Emma Trelles |
Sonnet for Mark
by Emma Trelles
Now wakes a path between the oaks, now
falls a spell of dove and frog, and stones
dream of their mountain clans and each stick
breaks to hear its name. Now light edges creek
and water appears as a quick coin trick or
silk pulled from a funnel of months, now
behind us, at last, and shade and sky fill
the mirror moving from next to next. Now
do you see there is no stillness to this world?
Even in sleep a seed is knitting its breach
from the dark and the body hums
on the march to becoming less and right
now, words depart then arrive, like a brush
returning to a well of color.
Published in Spillway and Verse Daily
Fable of Frogs
by Emma Trelles
We were all dozing and floating in the night waters of the Redlands, where stars bent light to the ground as if they were still new.
We were plain and cold to the touch, and we liked it that way.
Routine was our god and so were the winged beads we snapped into our mouths with the speed of pink lightning. We were long years past wishing for what we wanted. We ate and crapped and loved and slept. One evening, there was more.
The dark room of the pond shivered and crickets ceased their one-note demands and knives of sawgrass shook with longing. We began to levitate.
Up into the indigo we opened each juicy eye with care and looked beneath at the peat, at crows smudged on wires that chain words together and roofs like two hands pressed in supplication and signs the color of summer hissing three-thousand promises.
Then, higher, sailing on the heart-shaped rafts that once kept us pinned to what we knew, and were now a promise we were not finished yet.
Below us were children killing minutes, or tracking lilac moths in the hedges, and dogs with little use for flying frogs, and the cats who noticed us and kept silent, as always. We passed over farms and mist and the worn skin of cities, the poisoned land still hanging on.
Some of us dropped into towns where we lived in peace or fell with the rain and disappeared down grates into the kingdoms of refuse and silence.
Some died on the tarmac by the motion that never ceases over this earth. A few slipped away into the broken choirs heard at night, somewhere, beyond sight and even knowing what a thing is despite all the times its voice is heard.

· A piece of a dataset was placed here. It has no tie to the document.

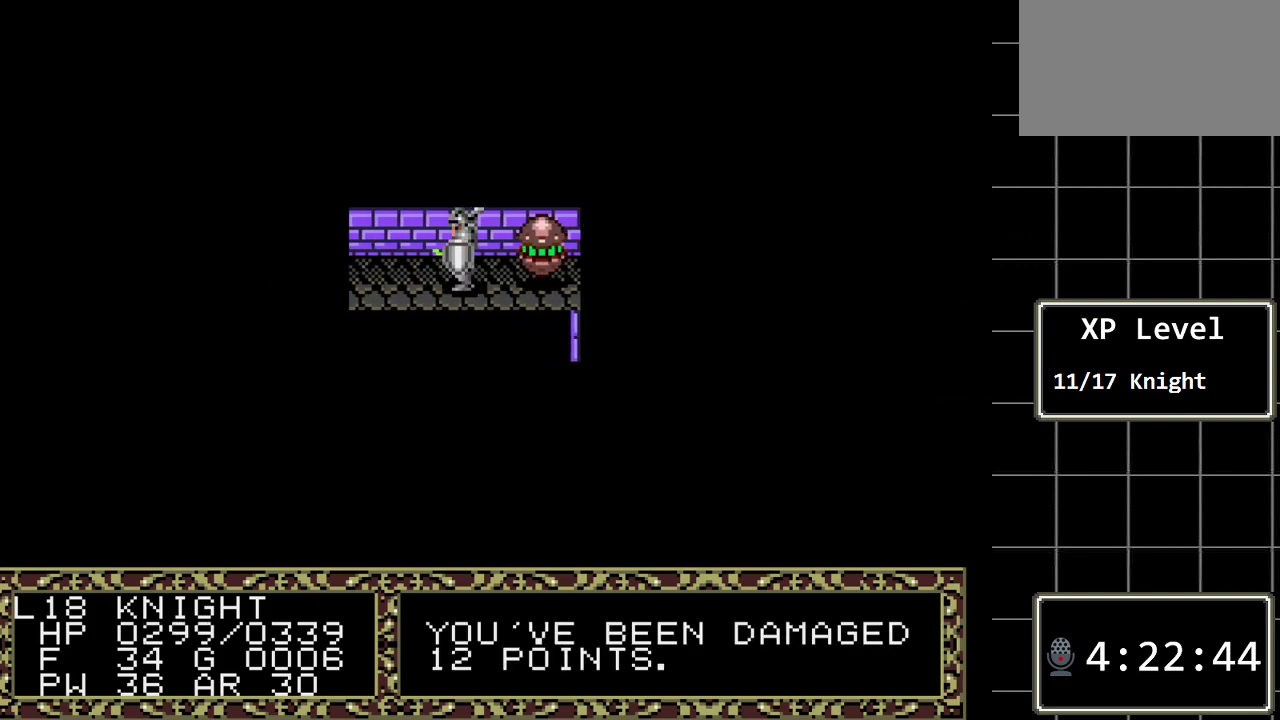
{"buttons": ["DPAD_RIGHT"], "events": [[100, "DPAD_RIGHT", "down"]]}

Another way this ends is two of us together, in the farthest away, where the light is hazed and the salt-stripped grasses keep singing, yes, there is life between cliffs and stones huddled in the small and grand forests.
Who knew flight could peel the verve right from you? Or that the crescent moon could find you home, and maybe there is hope anywhere you go, if you take it with you through the cloud of years, it must be carried, it must be carried.
Published in the Miami Rail
The nearest way
by Emma Trelles
Would I consume what I really wanted
only nothing would be left. I am many pigments
maybe you should figure them out, I’m spent from shining
except when I depart, then my antelope heart sends me
north to the high lands, where I glow unseen among the pines.